Cole Hamels Durability is Underrated:
The most underrated stat for starting pitchers is innings pitched. The ability for a pitcher to keep your relievers out of the game, not only limits their exposure, but it allows you to shorten the games pitched by your more marginal starters. Since 2008 Cole Hamels has pitched the 9th most innings of any starting pitchers (and only 8 innings behind #6), behind only Justin Verlander, Felix Hernandez, James Shields, CC Sabathia, Cliff Lee, Dan Haren, Matt Cain, and Mark Buehrle. During that time period he was the 3rd youngest behind only Felix and Cain. In this age of pitching injuries and uncertainty, that kind of reliability is a reason why the Phillies have been able to compete despite an aging and declining roster.
Looking at Pure Contract Numbers Is not a Good Measure of Value:
It is really easy to just look at players with big contracts and immediately declare that they are not a value any more when compared to the full population of players. This ignores the fact that there are stark differences between FA and pre-FA contracts. So to get a full picture of value lets take the Top 30 pitchers by FIP from the earlier search of 2013-2014.
Now lets factor out the pitchers that have not yet hit FA or signed a long term contract: Matt Harvey, Jose Fernandez, Max Scherzer, Corey Kluber, Stephen Strasburg, David Price, Mat Latos, Andrew Cashner, Lance Lynn, Henderson Alvarez, Tyson Ross, Gerrit Cole, Jordan Zimmerman, and Doug Fister.
|Player||Age||2014 Salary||Years||Total Salary||$/year|
* Pre-Arb extension including FA year ** Signed as an international FA
It is fair to say that Cole Hamels is paid a lot. But when you look at the true FA contracts for elite starting pitchers (which doesn't include Sabathia 8/$182 and Matt Cain 6/$133), Hamels is not only paid fairly, but is actually towards the bottom of the scale for starting pitchers. He will never be cheap, but the FA market has determined that top starting pitchers are paid a lot for their services.
Using Fangraphs conversion of WAR to dollars Hamels since from 2007 to 2013 has been worth 15.2, 19.5, 16.3, 14, 20.7, 20.1, and 20.8 respectively over those years. With continued contract inflation, Cole Hamels contract has looked like a better value each year.
The Lure of the Unknown Prospect:
Any conversation of Hamels inevitably degrades into talk of what the Phillies could have gotten in trade and Seidman dives into this realm of thought as well.
However, if you recall, at the time the Phillies extended Hamels, there was a portion of the fanbase that thought the Phils should instead trade him with hopes to re-sign him after the season.

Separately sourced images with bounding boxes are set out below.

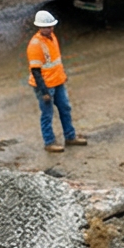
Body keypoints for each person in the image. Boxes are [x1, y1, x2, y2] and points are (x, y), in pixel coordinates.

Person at [27, 10, 82, 154]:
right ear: (40, 27)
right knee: (47, 114)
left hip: (57, 81)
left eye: (52, 26)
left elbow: (55, 61)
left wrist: (62, 76)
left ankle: (70, 136)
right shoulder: (35, 45)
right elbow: (36, 71)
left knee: (65, 108)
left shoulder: (52, 38)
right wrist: (44, 91)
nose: (51, 29)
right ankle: (49, 142)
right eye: (48, 27)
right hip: (45, 86)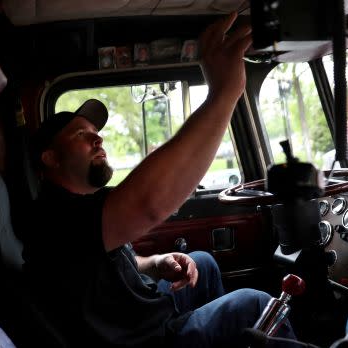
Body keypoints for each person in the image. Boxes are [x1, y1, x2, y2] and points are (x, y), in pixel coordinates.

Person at [22, 12, 296, 347]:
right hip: (143, 338)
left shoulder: (86, 210)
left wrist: (157, 263)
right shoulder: (54, 217)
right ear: (49, 158)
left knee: (203, 265)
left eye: (97, 133)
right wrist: (224, 93)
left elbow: (116, 260)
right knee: (253, 305)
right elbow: (149, 204)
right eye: (81, 134)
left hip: (137, 311)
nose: (99, 140)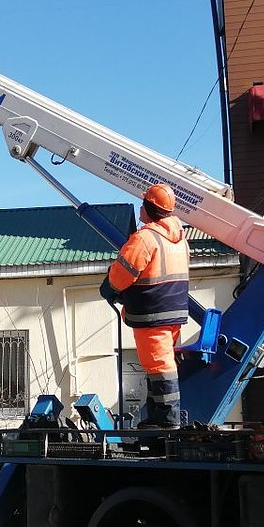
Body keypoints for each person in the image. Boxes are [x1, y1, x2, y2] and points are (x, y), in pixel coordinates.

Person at [101, 183, 191, 429]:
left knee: (159, 365)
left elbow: (121, 275)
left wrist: (110, 288)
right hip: (174, 311)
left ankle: (166, 420)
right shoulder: (180, 240)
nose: (140, 206)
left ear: (150, 208)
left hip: (152, 313)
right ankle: (155, 416)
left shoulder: (145, 238)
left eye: (143, 203)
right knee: (162, 362)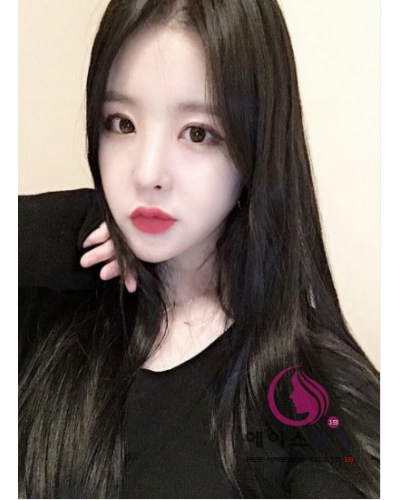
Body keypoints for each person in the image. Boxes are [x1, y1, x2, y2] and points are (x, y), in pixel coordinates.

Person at [18, 0, 380, 498]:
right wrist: (75, 223)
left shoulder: (318, 398)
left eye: (197, 133)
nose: (147, 173)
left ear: (257, 145)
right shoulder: (53, 305)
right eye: (121, 123)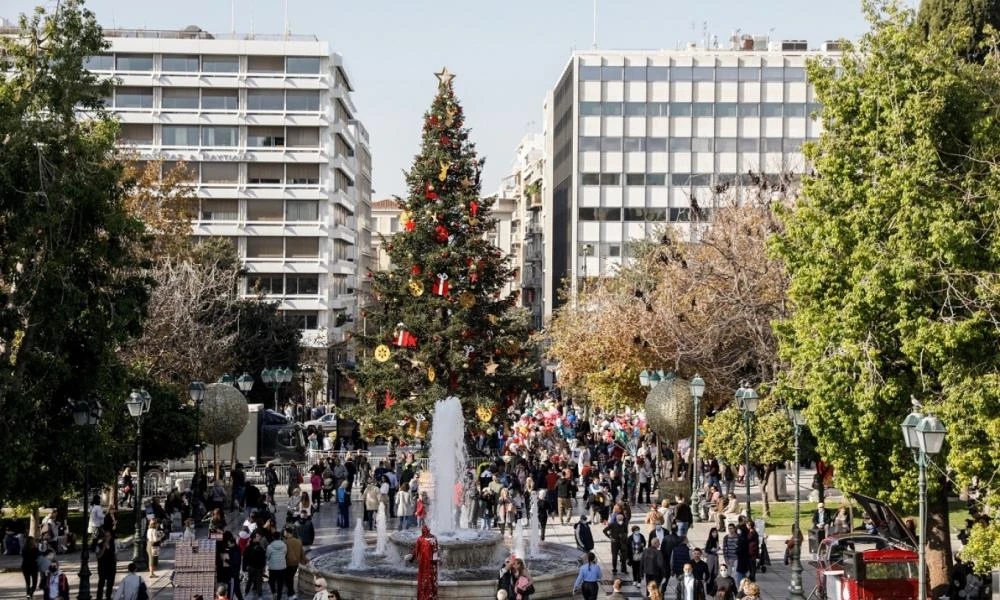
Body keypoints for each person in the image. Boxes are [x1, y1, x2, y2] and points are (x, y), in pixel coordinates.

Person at [407, 525, 440, 599]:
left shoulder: (433, 538)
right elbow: (416, 550)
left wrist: (435, 560)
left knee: (431, 580)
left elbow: (435, 550)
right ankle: (423, 597)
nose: (425, 532)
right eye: (424, 530)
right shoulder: (420, 539)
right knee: (423, 580)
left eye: (426, 530)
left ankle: (430, 597)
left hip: (431, 564)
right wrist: (411, 557)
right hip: (423, 564)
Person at [603, 511, 628, 576]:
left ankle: (624, 569)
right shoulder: (612, 524)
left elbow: (626, 532)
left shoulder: (624, 524)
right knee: (614, 556)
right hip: (615, 542)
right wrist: (610, 537)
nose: (621, 521)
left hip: (622, 542)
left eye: (621, 520)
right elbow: (604, 531)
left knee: (624, 556)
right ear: (617, 520)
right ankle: (614, 569)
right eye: (619, 520)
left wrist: (624, 536)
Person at [266, 528, 288, 600]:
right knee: (280, 583)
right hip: (282, 567)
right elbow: (285, 554)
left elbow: (267, 556)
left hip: (273, 568)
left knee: (271, 581)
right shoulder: (284, 545)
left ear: (273, 537)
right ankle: (279, 597)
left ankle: (273, 593)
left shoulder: (269, 547)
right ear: (280, 537)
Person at [243, 532, 266, 600]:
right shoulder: (253, 547)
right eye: (258, 536)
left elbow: (263, 558)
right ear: (253, 538)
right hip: (254, 567)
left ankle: (247, 593)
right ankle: (259, 596)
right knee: (255, 581)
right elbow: (245, 558)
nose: (259, 537)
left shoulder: (250, 547)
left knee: (255, 581)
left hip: (255, 567)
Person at [95, 530, 117, 600]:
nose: (107, 538)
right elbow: (98, 556)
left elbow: (115, 554)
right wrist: (104, 547)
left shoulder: (113, 544)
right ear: (103, 537)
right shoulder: (99, 545)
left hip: (111, 566)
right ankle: (99, 597)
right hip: (102, 567)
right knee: (101, 582)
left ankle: (108, 596)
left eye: (108, 536)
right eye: (105, 536)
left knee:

They could have netted several intriguing prospects. How would Martin Perez, for one, look in a Phillies uniform right about now?
To Corey's credit, this was before Perez headed for an operating table and Tommy John surgery. But even that highlights the issues with trades for young players, as they are uncertain and volatile. The other players the fanbase hollered for included Mike Olt and Jurrickson Profar, neither who has established themselves as a major league presence. For similar value just look at what the Brewers acquired for Zach Grienke. They received an inconsistent SS (Jean Segura), a reliever who had Tommy John (Johnny Hellweg), and a starter/reliever with major control issues (Ariel Pena). Profar still might look nice going forward, but none of the other players move the Phillies competition window in any capacity close to what Cole Hamels can provide.
In the end Cole Hamels is not a Top 5 pitcher in baseball, but he is paid the market price to be a top of the rotation starting pitcher. If the Phillies have any illusion of competing over the next 3-4 years, to replace Hamels would cost more than the Phillies are paying him. Hamels is the best pitcher to pitch his entire career in the Philadelphia organization and we should start to view him as that player, despite the fact that he has only been the "ace" of one team (a World Series championship winning team). Stop complaining and just enjoy one of the lone bright spots on a horrible baseball team.